── Отрывок

Потребность неведомого, это стремление, это чувство боли, негативного как негативного, это жертвоприношение, посредством которого жизнь лишается своей ценности, эта потребность во всеобщем, поднятом высоко над частностями, — все это описывается в отрывке, который Розенкранц датирует 1797–1798 годами. То же самое Гегель говорит в своих теологических сочинениях о разрыве разума, разума, разделенного на две части, и здесь, как и всегда в подобных случаях, речь идет одновременно о еврейском, пуританском и кантианском мышлении. Мышление всегда является состоянием разделения, разрыва.

Это неизбежно должно быть так; в сознании имеются элементы чистые и элементы нечистые. Только совершенно чистые умы могли бы отделить их друг от друга, не испытывая их глубокого воздействия; у остальных разрушение этой амальгамы сопровождается ранением, которое, как мы видели, наносится самим чистым элементам.

Христианин несчастен. Его глаза обращены к небу; лучшие человеческие чувства становятся ему чуждыми. Христианство — это религия страдания. Гегель пишет об огнях Святого Иоанна: «Человек в религии страдания презирает радости. Дело обстоит совершенно иначе, чем у греков. Великий праздник, праздник Страстной Пятницы — это праздник страдания». Такой представлялась Гегелю, в его юности, христианская религия. В Феноменологии, перемещающей христианскую драму в человеческую историю и возобновляющей некоторые идеи из числа тех, что он набросал в очерке о Naturrecht, он покажет, как религия художественного произведения сопровождалась культом права; как обе они закончили тем, что смотрели на мир как на великую комедию; как сознание осознает эту комедию и становится тем самым сознанием трагическим. Так музы меняют свои маски. Среди молчания оракулов и холода статуй возвышается голос трагедии.

────

## Ваше задание
Пожалуйста, перепишите дословно часть отрывка о Гегеле, начиная со слов «Это неизбежно должно» и далее до слов «самим чистым элементам.». Следующие материалы взяты из другого источника.

── Исходные материалы

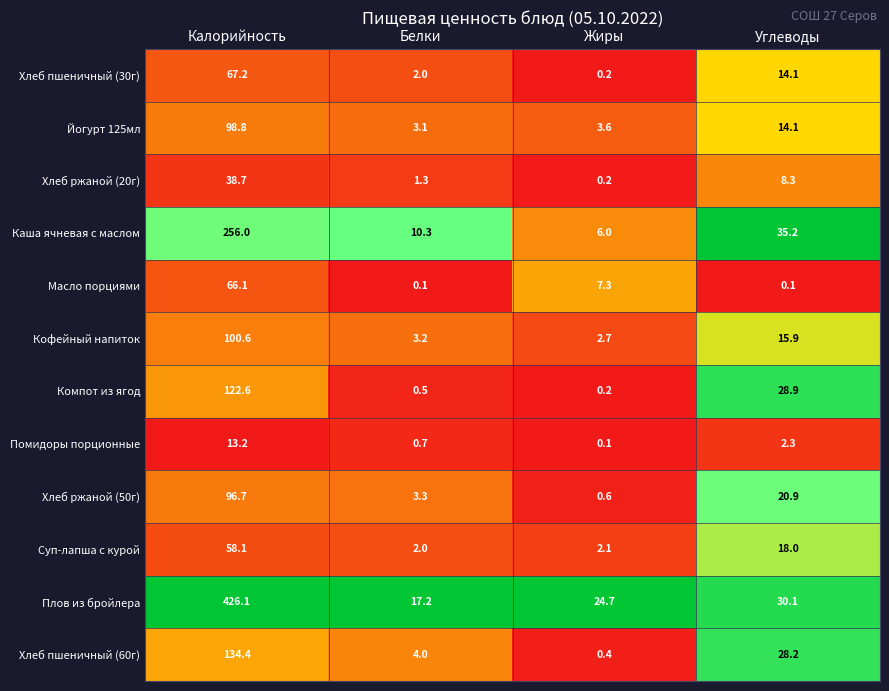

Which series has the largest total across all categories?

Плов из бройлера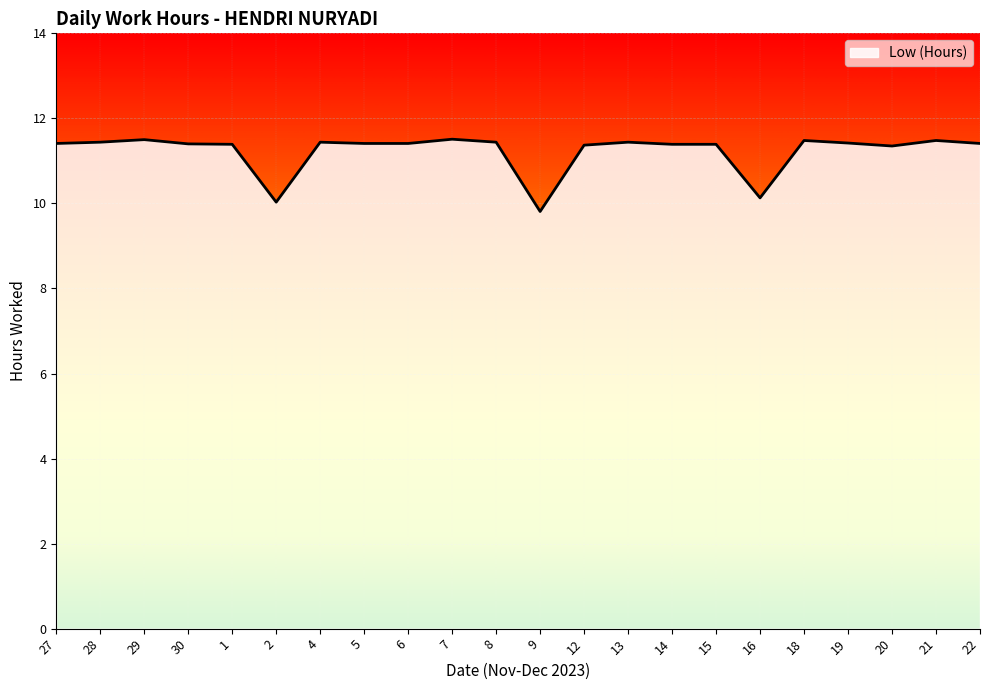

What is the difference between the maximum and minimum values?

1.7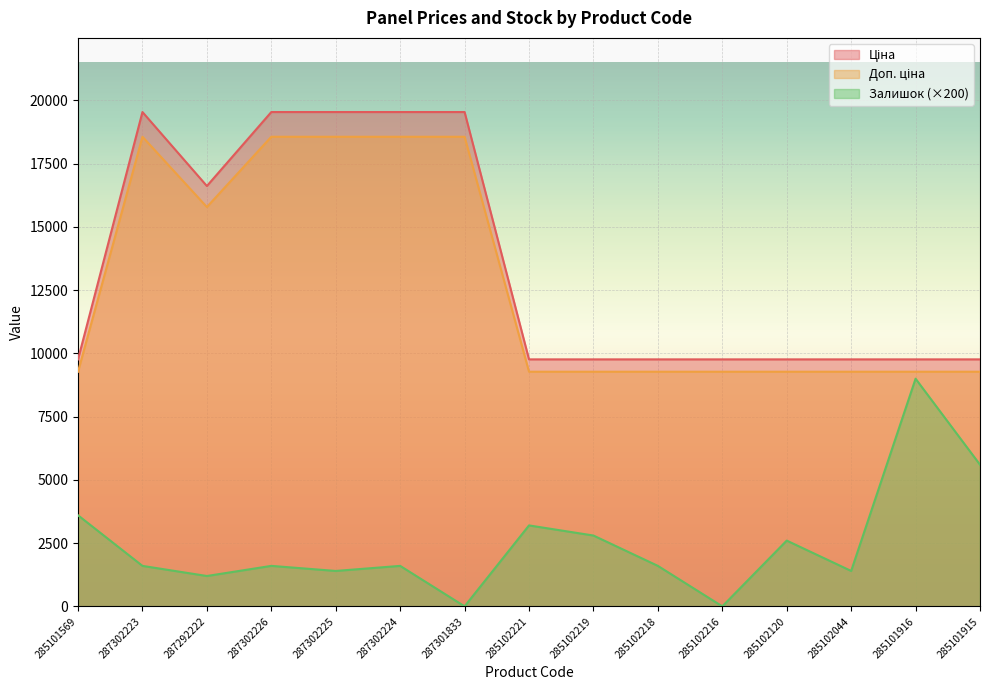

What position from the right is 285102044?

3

────
── Исходные материалы

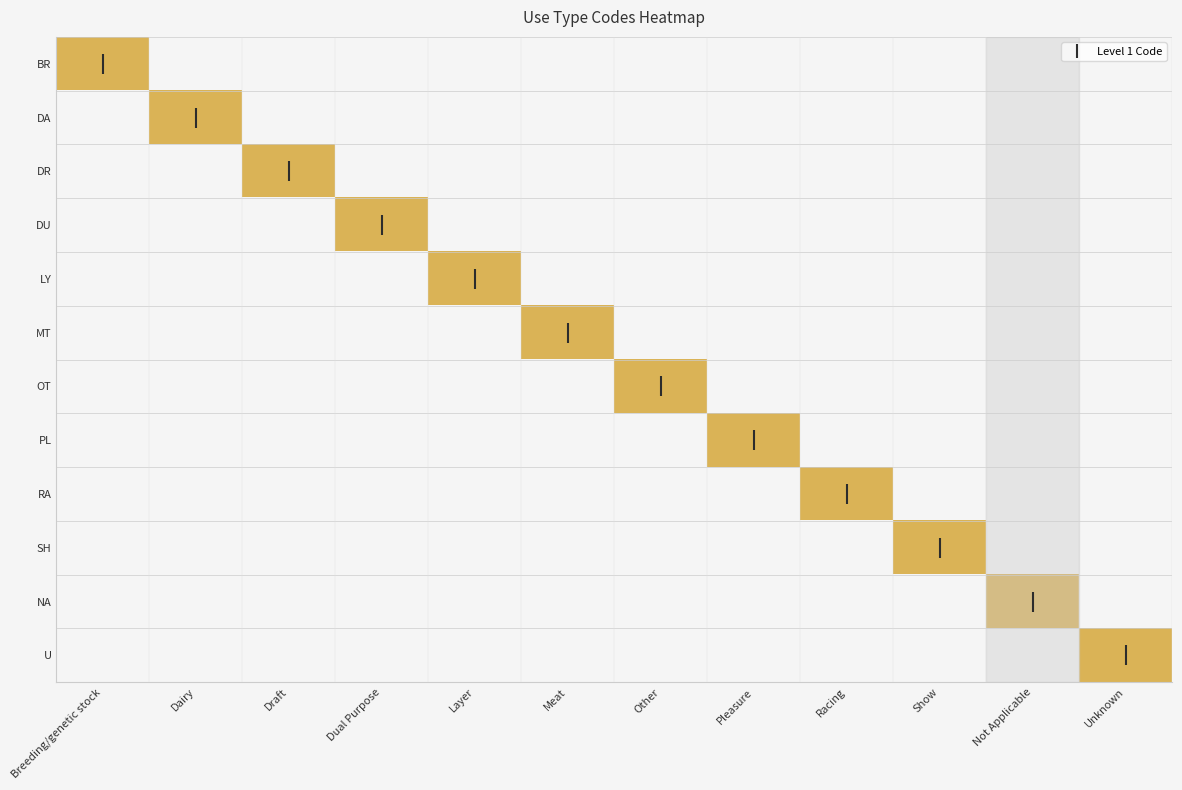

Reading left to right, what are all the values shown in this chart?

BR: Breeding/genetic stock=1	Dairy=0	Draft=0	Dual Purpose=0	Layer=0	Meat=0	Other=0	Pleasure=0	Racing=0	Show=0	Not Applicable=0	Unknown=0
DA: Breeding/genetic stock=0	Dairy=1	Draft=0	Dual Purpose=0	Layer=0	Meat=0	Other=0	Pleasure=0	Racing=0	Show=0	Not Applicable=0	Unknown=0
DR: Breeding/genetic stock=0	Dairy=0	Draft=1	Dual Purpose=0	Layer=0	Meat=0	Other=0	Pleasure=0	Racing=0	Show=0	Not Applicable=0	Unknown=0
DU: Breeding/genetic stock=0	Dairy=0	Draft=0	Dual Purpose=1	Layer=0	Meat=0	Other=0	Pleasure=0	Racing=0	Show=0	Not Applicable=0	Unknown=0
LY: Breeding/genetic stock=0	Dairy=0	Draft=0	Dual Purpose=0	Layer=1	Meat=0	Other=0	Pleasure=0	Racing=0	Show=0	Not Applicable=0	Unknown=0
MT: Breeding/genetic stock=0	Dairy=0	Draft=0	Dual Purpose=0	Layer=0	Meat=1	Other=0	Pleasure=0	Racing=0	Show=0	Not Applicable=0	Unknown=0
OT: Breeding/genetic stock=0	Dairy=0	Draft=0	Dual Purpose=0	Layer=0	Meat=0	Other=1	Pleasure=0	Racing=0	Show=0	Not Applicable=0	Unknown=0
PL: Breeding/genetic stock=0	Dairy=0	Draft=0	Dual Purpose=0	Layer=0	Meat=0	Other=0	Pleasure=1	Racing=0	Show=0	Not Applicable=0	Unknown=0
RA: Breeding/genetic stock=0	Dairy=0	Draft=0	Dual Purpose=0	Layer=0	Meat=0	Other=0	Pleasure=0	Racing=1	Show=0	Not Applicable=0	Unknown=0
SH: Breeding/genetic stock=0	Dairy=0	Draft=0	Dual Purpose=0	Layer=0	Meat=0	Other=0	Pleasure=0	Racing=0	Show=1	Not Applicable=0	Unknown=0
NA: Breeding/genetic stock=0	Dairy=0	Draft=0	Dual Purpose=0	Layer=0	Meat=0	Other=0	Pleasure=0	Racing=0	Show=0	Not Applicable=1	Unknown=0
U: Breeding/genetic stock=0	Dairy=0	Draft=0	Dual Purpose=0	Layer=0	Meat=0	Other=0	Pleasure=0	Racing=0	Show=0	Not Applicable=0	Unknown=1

────

## Ожидаемый ответ
Это неизбежно должно быть так; в сознании имеются элементы чистые и элементы нечистые. Только совершенно чистые умы могли бы отделить их друг от друга, не испытывая их глубокого воздействия; у остальных разрушение этой амальгамы сопровождается ранением, которое, как мы видели, наносится самим чистым элементам.